She has countertransference issues.
She loves her patients that are like her, that she can easily empathize with, or the ones that are vulnerable and honest. She doesn't like the ones that are guarded, even though the guarded ones are guarded for a good reason. She learns to "tolerate aggression without retaliation" with the patients that she's scared of. She believes in "rupture and repair," because there's no other way out.
She hates the men who make her feel objectified in a professional setting. Sometimes she understands it's human nature, but most of the time, she feels disrespected. To add race into the picture is ultimate degradation. She wants to yell. She feels the internal anger in her growing bigger and bigger. But that's not professional.
Her affect is inappropriate to her mood; sometimes laughing at serious microaggressions that stab at her insides. Her single episode depression is in remission, and anxiety symptoms remain high. Namely, DSM-5 code F40.10.

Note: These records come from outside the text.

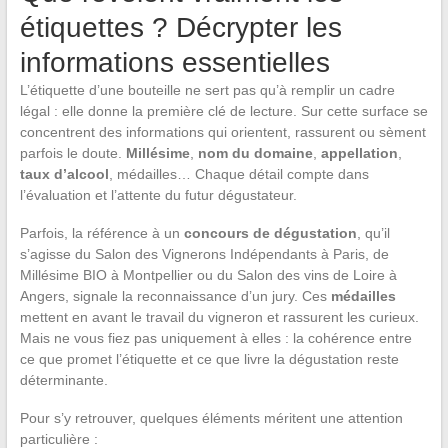
étiquettes ? Décrypter les
informations essentielles
L’étiquette d’une bouteille ne sert pas qu’à remplir un cadre
légal : elle donne la première clé de lecture. Sur cette surface se
concentrent des informations qui orientent, rassurent ou sèment
parfois le doute.
Millésime
,
nom du domaine
,
appellation
,
taux d’alcool
, médailles… Chaque détail compte dans
l’évaluation et l’attente du futur dégustateur.
Parfois, la référence à un
concours de dégustation
, qu’il
s’agisse du Salon des Vignerons Indépendants à Paris, de
Millésime BIO à Montpellier ou du Salon des vins de Loire à
Angers, signale la reconnaissance d’un jury. Ces
médailles
mettent en avant le travail du vigneron et rassurent les curieux.
Mais ne vous fiez pas uniquement à elles : la cohérence entre
ce que promet l’étiquette et ce que livre la dégustation reste
déterminante.
Pour s’y retrouver, quelques éléments méritent une attention
particulière :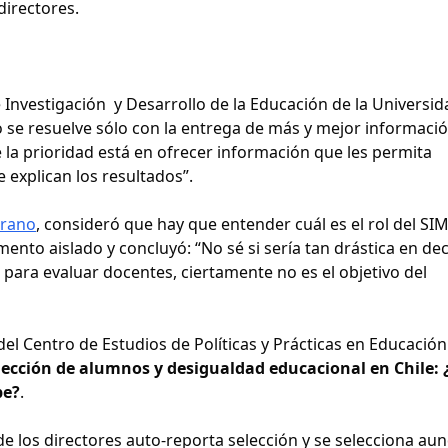
directores.
e Investigación y Desarrollo de la Educación de la Universid
 se resuelve sólo con la entrega de más y mejor informaci
 la prioridad está en ofrecer información que les permita
e explican los resultados”.
irano
, consideró que hay que entender cuál es el rol del SI
nto aislado y concluyó: “No sé si sería tan drástica en dec
 para evaluar docentes, ciertamente no es el objetivo del
el Centro de Estudios de Políticas y Prácticas en Educació
lección de alumnos y desigualdad educacional en Chile:
be?
.
de los directores auto-reporta selección y se selecciona au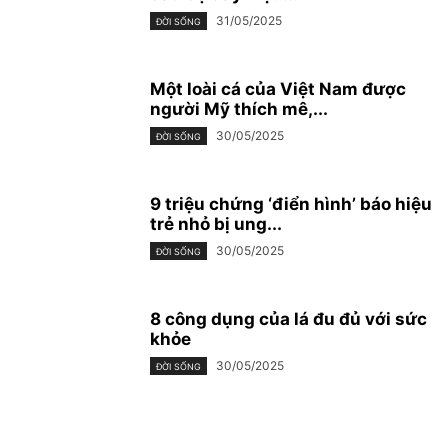
31/05/2025
ĐỜI SỐNG
Một loài cá của Việt Nam được
người Mỹ thích mê,...
30/05/2025
ĐỜI SỐNG
9 triệu chứng ‘điển hình’ báo hiệu
trẻ nhỏ bị ung...
30/05/2025
ĐỜI SỐNG
8 công dụng của lá đu đủ với sức
khỏe
30/05/2025
ĐỜI SỐNG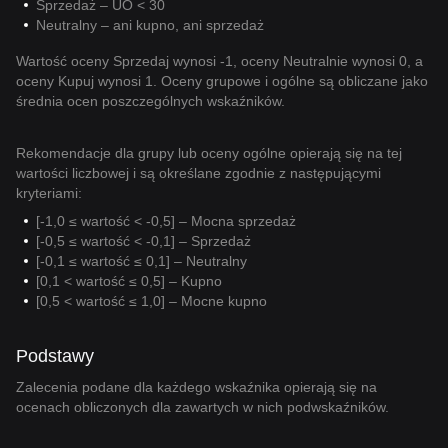
Sprzedaż – UO < 30
Neutralny – ani kupno, ani sprzedaż
Wartość oceny Sprzedaj wynosi -1, oceny Neutralnie wynosi 0, a
oceny Kupuj wynosi 1. Oceny grupowe i ogólne są obliczane jako
średnia ocen poszczególnych wskaźników.
Rekomendacje dla grupy lub oceny ogólne opierają się na tej
wartości liczbowej i są określane zgodnie z następującymi
kryteriami:
[-1,0 ≤ wartość < -0,5] – Mocna sprzedaż
[-0,5 ≤ wartość < -0,1] – Sprzedaż
[-0,1 ≤ wartość ≤ 0,1] – Neutralny
[0,1 < wartość ≤ 0,5] – Kupno
[0,5 < wartość ≤ 1,0] – Mocne kupno
Podstawy
Zalecenia podane dla każdego wskaźnika opierają się na
ocenach obliczonych dla zawartych w nich podwskaźników.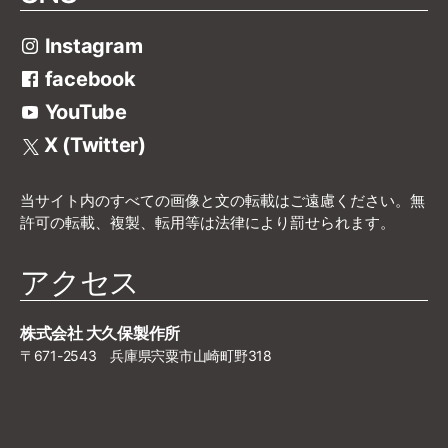
Instagram
facebook
YouTube
X (Twitter)
当サイト内のすべての画像と文の転載はご遠慮ください。無
許可の転載、複製、転用等は法律により罰せられます。
アクセス
株式会社 大久保製作所
〒671-2543 兵庫県宍粟市山崎町野318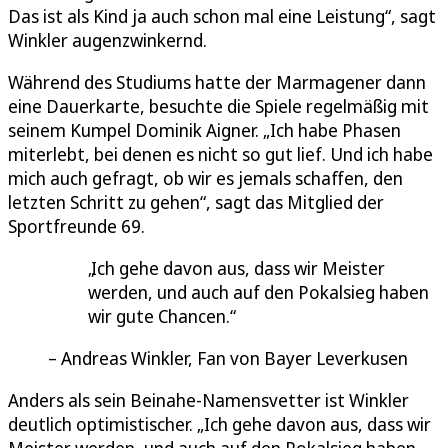
Das ist als Kind ja auch schon mal eine Leistung“, sagt
Winkler augenzwinkernd.
Während des Studiums hatte der Marmagener dann
eine Dauerkarte, besuchte die Spiele regelmäßig mit
seinem Kumpel Dominik Aigner. „Ich habe Phasen
miterlebt, bei denen es nicht so gut lief. Und ich habe
mich auch gefragt, ob wir es jemals schaffen, den
letzten Schritt zu gehen“, sagt das Mitglied der
Sportfreunde 69.
Ich gehe davon aus, dass wir Meister
werden, und auch auf den Pokalsieg haben
wir gute Chancen.
Andreas Winkler, Fan von Bayer Leverkusen
Anders als sein Beinahe-Namensvetter ist Winkler
deutlich optimistischer. „Ich gehe davon aus, dass wir
Meister werden, und auch auf den Pokalsieg haben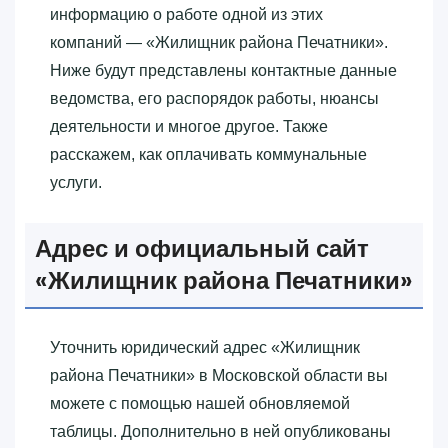
информацию о работе одной из этих
компаний — «‎Жилищник района Печатники»‎.
Ниже будут представлены контактные данные
ведомства, его распорядок работы, нюансы
деятельности и многое другое. Также
расскажем, как оплачивать коммунальные
услуги.
Адрес и официальный сайт
«‎Жилищник района Печатники»‎
Уточнить юридический адрес «‎Жилищник
района Печатники»‎ в Московской области вы
можете с помощью нашей обновляемой
таблицы. Дополнительно в ней опубликованы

She has transference issues in her personal therapy. She doesn't want to offend her therapist because she knows what it feels like to be in that chair, so she sometimes keeps things to herself even though it's not beneficial. She wants to be the "ideal patient" and adored by her therapist, just like she adores her ideal patients.
She's angry. And she's been angry for a long time. Perhaps from the conflict of not getting what she wanted and also empathizing with the situation. It has something to do with being Asian and being American. Independence versus being the Dutiful Daughter. It collides, internalizes, and turns into anger. So she's angry at Christianity (which we all knew was coming eventually), she's angry at white America, she's angry at the masculine construct, and she's angry at herself for succumbing to all of these things.
But that means she's vulnerable, and just doesn't want to admit it. She wants to be liked. She wants to be pleasant. She wants peace, but feels she must fight for it to prove to the world around her that she can do it on her own.
In the last three years, she's learned to be more honest with herself. The prognosis is good.